A toutes les boutiques du marché, nous avions vu compter des cauris aussi bien et aussi vite que possible ; il nous restait encore à voir un spectacle hideux : le bazar des esclaves. C’est une grande hutte entourée de barrières. Une centaine d’esclaves de tout âge et des deux sexes, depuis des vieillards jusqu’à des enfants en bas âge, s’y trouvaient, les uns aux fers, les autres libres, et une douzaine de marchands ou courtiers de commerce étaient là pour les vendre.

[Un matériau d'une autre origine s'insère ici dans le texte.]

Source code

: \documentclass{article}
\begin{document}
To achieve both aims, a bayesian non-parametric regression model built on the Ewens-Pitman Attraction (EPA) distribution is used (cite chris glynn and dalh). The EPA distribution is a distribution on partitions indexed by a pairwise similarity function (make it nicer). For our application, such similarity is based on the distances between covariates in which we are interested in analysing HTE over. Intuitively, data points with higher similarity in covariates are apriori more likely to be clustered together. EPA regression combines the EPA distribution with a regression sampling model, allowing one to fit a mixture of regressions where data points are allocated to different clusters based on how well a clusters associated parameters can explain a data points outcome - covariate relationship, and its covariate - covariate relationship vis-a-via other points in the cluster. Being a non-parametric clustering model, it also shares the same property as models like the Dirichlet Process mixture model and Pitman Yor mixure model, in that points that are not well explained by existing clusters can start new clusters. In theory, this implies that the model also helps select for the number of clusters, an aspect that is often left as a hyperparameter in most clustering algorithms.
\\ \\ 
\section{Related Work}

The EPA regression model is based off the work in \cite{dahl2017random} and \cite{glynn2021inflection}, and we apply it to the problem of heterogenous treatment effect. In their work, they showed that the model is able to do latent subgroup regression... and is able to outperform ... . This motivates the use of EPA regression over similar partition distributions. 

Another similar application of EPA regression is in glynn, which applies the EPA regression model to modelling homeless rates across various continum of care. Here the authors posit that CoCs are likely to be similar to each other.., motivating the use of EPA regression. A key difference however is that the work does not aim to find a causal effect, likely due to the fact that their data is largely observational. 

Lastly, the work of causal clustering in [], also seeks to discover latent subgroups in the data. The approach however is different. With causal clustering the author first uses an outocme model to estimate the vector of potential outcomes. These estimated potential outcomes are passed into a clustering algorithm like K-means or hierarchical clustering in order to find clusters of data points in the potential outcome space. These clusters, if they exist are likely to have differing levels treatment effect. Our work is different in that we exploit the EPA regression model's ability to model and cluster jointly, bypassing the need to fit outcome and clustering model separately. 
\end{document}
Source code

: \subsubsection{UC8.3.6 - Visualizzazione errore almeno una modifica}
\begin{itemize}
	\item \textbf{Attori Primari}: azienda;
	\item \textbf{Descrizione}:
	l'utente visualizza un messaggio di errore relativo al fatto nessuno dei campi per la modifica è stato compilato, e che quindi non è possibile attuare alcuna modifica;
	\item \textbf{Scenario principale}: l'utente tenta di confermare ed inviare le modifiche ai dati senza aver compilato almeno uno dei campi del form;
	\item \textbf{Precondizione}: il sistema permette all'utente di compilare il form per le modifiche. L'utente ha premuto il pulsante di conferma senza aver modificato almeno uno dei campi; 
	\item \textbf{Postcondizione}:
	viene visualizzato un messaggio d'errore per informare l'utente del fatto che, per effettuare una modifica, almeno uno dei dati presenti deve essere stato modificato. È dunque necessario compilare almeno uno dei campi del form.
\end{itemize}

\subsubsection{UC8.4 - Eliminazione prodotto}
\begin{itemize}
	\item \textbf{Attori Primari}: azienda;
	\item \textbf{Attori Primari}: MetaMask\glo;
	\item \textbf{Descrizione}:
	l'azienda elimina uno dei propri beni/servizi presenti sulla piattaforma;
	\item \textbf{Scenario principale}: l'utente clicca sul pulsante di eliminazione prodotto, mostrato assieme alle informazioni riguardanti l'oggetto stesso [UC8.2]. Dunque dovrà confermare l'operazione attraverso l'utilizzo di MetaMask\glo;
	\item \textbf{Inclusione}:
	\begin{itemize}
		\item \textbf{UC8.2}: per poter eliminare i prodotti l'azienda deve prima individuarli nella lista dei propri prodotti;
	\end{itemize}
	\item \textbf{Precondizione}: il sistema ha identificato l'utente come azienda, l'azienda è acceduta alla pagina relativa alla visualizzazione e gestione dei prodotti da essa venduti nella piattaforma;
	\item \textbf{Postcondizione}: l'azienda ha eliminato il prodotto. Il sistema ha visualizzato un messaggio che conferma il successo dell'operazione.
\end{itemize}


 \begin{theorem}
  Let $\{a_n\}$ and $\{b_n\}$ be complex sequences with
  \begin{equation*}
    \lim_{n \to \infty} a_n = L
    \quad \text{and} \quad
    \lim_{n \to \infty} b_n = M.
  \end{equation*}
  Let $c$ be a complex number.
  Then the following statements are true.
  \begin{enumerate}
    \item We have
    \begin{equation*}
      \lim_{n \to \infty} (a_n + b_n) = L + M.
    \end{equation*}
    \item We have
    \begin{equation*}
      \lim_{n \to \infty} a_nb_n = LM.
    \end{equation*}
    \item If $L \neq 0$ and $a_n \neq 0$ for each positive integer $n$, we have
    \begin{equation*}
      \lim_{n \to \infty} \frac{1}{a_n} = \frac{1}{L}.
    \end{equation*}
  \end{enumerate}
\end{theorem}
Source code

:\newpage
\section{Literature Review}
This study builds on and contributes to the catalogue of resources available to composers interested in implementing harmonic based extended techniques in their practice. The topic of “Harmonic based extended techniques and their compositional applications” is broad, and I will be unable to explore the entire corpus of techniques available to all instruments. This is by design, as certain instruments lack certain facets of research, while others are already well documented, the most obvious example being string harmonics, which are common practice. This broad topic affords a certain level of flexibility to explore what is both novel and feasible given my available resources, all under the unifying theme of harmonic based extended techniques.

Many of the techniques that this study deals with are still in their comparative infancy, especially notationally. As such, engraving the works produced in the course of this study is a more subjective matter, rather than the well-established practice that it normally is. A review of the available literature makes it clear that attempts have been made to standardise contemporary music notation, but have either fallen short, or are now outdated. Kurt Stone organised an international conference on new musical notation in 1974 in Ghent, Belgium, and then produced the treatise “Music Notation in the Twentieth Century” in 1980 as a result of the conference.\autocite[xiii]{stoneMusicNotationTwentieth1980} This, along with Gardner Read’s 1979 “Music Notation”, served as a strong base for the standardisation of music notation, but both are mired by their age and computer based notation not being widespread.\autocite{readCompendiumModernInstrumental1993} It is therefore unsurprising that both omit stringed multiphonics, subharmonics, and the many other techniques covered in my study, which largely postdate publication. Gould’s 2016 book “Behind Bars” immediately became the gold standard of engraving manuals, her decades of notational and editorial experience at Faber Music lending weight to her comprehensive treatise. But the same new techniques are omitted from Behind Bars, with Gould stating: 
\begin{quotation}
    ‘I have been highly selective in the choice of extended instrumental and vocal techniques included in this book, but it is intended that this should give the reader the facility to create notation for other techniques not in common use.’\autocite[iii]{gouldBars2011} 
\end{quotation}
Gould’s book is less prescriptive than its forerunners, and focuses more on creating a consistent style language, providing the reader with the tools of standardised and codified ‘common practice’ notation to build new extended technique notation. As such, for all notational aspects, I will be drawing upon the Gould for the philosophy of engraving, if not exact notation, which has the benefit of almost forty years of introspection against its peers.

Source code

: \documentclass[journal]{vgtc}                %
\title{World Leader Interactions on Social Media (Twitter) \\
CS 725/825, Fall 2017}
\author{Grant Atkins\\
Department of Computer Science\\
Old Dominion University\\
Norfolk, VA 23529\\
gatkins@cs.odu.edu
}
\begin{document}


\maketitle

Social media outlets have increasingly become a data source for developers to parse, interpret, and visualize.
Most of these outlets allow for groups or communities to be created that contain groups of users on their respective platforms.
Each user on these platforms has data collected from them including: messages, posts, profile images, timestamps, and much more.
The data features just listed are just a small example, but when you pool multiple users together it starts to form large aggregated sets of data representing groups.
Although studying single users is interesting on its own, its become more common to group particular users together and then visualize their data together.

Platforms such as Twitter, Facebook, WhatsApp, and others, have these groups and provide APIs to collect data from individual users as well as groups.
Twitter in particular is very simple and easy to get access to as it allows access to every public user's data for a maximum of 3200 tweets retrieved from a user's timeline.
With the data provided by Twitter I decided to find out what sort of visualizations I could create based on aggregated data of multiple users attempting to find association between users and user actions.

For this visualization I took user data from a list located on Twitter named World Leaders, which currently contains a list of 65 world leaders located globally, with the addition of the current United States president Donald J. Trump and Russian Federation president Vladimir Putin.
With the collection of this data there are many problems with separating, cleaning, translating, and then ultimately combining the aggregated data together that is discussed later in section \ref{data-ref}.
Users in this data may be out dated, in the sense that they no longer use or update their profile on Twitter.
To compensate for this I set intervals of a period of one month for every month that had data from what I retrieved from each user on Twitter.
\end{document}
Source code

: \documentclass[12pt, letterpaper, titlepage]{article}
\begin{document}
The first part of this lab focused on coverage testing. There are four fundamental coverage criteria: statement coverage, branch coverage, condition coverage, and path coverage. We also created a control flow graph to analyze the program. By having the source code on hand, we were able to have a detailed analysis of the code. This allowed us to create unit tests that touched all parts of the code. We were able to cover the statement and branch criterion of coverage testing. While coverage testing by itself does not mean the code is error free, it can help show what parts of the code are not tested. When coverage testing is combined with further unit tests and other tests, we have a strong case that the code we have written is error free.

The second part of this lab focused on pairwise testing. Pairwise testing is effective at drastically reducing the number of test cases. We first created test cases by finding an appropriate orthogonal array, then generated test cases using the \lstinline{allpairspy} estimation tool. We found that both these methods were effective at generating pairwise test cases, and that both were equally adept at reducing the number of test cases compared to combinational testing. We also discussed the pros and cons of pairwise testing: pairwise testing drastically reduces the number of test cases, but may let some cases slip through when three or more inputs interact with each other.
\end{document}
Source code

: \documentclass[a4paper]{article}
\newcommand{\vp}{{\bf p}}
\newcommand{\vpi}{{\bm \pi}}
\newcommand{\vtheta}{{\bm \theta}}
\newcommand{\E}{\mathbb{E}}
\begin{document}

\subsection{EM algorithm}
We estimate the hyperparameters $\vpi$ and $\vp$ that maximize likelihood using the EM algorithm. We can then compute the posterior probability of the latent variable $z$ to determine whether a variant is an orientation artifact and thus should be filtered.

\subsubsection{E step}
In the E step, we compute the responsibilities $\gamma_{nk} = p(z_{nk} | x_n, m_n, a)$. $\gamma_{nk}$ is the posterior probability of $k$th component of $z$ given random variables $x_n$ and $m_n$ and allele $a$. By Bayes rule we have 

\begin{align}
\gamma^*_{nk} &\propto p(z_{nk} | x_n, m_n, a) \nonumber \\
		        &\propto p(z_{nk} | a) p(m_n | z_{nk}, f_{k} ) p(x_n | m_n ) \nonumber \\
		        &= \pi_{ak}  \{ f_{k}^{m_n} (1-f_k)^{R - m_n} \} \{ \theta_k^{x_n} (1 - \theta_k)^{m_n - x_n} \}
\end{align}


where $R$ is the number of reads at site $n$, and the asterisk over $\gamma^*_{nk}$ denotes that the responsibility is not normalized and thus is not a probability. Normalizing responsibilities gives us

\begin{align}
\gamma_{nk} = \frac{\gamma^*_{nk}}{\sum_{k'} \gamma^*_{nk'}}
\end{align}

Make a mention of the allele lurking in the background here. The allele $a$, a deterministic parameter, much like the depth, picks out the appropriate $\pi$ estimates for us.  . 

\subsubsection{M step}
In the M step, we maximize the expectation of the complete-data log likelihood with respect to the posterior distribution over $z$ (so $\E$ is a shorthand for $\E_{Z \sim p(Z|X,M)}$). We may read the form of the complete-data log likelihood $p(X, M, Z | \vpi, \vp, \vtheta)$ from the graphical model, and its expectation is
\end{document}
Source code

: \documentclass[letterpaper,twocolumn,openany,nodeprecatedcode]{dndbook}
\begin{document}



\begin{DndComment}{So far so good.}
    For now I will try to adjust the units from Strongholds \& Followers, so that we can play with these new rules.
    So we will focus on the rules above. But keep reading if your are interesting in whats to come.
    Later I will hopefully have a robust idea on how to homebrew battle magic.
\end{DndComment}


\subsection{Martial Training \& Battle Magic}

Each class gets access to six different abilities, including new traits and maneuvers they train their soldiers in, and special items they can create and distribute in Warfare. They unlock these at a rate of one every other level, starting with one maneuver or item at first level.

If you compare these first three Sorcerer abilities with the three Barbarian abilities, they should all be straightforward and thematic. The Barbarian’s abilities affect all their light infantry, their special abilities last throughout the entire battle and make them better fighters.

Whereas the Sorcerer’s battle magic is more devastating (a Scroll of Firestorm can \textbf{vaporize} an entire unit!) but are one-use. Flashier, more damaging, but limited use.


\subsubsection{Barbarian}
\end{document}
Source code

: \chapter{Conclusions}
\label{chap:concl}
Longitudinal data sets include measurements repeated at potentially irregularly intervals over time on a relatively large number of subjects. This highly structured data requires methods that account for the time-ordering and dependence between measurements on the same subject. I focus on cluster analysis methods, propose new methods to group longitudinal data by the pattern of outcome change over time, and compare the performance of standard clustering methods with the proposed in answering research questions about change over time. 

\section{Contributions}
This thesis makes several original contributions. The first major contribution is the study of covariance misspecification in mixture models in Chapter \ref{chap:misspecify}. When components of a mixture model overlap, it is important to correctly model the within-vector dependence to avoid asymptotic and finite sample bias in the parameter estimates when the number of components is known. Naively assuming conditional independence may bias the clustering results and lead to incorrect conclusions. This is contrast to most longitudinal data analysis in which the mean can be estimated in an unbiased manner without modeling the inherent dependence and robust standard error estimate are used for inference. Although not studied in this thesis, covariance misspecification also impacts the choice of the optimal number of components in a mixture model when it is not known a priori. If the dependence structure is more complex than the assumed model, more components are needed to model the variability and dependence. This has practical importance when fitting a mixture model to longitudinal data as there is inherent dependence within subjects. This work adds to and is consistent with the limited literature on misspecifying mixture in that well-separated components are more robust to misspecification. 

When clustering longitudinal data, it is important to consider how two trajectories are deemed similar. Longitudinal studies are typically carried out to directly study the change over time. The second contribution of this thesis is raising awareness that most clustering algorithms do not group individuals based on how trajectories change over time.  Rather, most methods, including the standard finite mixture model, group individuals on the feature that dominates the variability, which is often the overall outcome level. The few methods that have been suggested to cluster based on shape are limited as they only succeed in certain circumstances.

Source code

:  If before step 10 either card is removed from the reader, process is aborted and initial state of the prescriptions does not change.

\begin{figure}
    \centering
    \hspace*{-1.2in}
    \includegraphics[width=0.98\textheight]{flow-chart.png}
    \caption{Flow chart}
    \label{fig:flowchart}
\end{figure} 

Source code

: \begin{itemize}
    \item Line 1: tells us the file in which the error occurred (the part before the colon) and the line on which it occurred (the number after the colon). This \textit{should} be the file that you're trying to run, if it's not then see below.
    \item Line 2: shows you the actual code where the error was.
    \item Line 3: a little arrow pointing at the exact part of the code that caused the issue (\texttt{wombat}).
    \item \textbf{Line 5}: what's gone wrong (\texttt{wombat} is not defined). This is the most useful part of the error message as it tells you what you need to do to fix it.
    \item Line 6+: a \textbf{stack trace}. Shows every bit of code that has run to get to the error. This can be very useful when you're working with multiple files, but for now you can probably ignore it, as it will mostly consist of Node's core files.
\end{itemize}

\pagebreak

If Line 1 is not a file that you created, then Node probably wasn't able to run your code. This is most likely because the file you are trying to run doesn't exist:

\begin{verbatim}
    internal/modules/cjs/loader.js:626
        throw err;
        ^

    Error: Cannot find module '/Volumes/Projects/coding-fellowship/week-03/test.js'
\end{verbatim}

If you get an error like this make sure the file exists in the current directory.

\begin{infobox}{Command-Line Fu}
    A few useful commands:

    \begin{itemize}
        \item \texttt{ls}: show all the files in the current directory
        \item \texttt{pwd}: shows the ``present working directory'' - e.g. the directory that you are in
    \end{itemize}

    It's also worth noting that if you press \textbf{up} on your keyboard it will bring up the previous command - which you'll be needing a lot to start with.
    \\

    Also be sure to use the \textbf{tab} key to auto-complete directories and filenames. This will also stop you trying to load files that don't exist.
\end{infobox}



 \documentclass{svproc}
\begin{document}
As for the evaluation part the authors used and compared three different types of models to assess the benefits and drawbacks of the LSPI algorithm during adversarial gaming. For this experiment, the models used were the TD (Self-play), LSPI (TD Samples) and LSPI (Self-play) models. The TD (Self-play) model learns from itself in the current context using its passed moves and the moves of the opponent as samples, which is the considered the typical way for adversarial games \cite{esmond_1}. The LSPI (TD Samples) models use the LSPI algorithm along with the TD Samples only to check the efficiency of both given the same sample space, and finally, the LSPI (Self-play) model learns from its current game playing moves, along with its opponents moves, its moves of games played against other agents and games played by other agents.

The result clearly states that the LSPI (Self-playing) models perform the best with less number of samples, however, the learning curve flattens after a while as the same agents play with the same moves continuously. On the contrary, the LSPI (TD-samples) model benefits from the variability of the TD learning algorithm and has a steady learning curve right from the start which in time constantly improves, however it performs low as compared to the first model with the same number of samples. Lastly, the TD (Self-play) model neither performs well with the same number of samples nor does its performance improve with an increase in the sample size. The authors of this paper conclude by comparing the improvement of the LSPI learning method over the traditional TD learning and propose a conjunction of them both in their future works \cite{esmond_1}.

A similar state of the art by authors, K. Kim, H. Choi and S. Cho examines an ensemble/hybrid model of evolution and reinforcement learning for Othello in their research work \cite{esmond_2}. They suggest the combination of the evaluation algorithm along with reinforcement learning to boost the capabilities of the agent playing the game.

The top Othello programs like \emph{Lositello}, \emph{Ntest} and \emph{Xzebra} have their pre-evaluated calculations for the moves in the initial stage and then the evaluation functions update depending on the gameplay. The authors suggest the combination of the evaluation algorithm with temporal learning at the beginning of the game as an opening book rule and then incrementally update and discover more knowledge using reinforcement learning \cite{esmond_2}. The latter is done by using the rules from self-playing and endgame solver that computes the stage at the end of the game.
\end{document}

S’approchait-il un acheteur, aussitôt qu’il avait désigné celui ou celle qu’il voulait acheter, qui souvent était plongé dans le plus profond sommeil, le maître de l’esclave le faisait lever : si c’était un jeune enfant, on le mesurait pour savoir son âge, on visitait ses dents, on tâtait ses épaules. Ce sont les seuls esclaves que j’aie jamais vu vendre ; quant aux vieux ou plutôt aux vieilles (car, en général, les hommes faits sont rares sur les marchés, ayant presque toujours été tués au moment où on les fait prisonniers), on n’en veut pas, elles se vendent à vil prix, car on dit qu’il est impossible d’en venir à bout et de les empêcher de s’échapper.
Nous avons fait le tour du marché. Dans le milieu, se tenaient une quantité de femmes avec des calebasses, des paniers, vendant un peu de tout : du mil, du pain de singe, du maïs, du tamarin, des herbes, des niébes (haricots), des arachides, du couscous, du piment, etc., etc.
Il y avait aussi des marchandes de poisson qui vendent depuis le poisson frais jusqu’au poisson en décomposition, en passant par le poisson fumé. L’odeur infecte les environs ; mais leur étalage est toujours l’objet d’un grand concours de femmes, qui, trop pauvres pour se payer de la viande, achètent un peu de poisson gâté pour assaisonner la sauce de leur lack-lallo.
[Décoration]
[Note 58 : Asseyez-vous ! ou, assis !]
[Note 59 : Goulou Bissimilahi Rhamane é Rahemani — Dis, Au nom de Dieu grand et miséricordieux. Ce sont les premiers mots de la prière musulmane.]
[Note 60 : Un cheval vaut de deux à cinq captifs ; il en est qui valent jusqu’à sept et dix captifs, mais c’est l’exception. Un bœuf très-beau vaut un captif, mais d’ordinaire un demi-captif seulement.]